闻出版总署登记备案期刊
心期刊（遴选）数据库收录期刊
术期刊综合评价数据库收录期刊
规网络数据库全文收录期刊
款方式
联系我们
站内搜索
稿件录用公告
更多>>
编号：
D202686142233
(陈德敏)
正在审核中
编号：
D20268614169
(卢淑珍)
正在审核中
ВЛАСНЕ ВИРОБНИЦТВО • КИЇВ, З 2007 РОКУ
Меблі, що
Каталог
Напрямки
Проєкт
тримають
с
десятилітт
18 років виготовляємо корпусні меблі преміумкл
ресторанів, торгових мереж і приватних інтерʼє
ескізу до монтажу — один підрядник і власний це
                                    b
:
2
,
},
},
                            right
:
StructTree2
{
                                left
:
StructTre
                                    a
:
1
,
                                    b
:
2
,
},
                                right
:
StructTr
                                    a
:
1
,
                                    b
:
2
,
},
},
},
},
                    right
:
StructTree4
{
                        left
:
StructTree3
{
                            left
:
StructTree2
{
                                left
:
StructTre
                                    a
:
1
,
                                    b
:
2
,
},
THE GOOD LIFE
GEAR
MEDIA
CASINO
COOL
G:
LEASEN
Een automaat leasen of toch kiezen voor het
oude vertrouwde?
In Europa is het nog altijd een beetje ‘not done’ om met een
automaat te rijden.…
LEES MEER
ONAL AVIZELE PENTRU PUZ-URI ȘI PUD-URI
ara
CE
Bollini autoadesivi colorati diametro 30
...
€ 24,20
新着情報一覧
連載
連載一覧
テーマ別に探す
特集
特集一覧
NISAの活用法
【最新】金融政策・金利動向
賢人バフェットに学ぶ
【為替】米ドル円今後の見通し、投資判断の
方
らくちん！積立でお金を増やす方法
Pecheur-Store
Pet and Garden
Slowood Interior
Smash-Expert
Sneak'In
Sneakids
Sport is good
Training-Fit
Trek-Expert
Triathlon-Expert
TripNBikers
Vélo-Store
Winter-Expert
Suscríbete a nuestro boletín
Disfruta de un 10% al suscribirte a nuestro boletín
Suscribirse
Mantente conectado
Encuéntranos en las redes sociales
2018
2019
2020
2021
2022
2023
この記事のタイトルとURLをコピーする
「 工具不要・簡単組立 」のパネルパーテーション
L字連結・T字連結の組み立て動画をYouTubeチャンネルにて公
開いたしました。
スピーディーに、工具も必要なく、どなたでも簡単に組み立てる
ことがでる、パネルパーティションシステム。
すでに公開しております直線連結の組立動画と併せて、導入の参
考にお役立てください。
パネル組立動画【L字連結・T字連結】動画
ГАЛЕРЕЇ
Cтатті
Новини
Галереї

----------------------------------------

Exact copies of the lines from the one containing "Slowood Interior" through the end of the listing, both included, are the only thing wanted.

Response area:
Slowood Interior
Smash-Expert
Sneak'In
Sneakids
Sport is good
Training-Fit
Trek-Expert
Triathlon-Expert
TripNBikers
Vélo-Store
Winter-Expert
Suscríbete a nuestro boletín
Disfruta de un 10% al suscribirte a nuestro boletín
Suscribirse
Mantente conectado
Encuéntranos en las redes sociales
2018
2019
2020
2021
2022
2023
この記事のタイトルとURLをコピーする
「 工具不要・簡単組立 」のパネルパーテーション
L字連結・T字連結の組み立て動画をYouTubeチャンネルにて公
開いたしました。
スピーディーに、工具も必要なく、どなたでも簡単に組み立てる
ことがでる、パネルパーティションシステム。
すでに公開しております直線連結の組立動画と併せて、導入の参
考にお役立てください。
パネル組立動画【L字連結・T字連結】動画
ГАЛЕРЕЇ
Cтатті
Новини
Галереї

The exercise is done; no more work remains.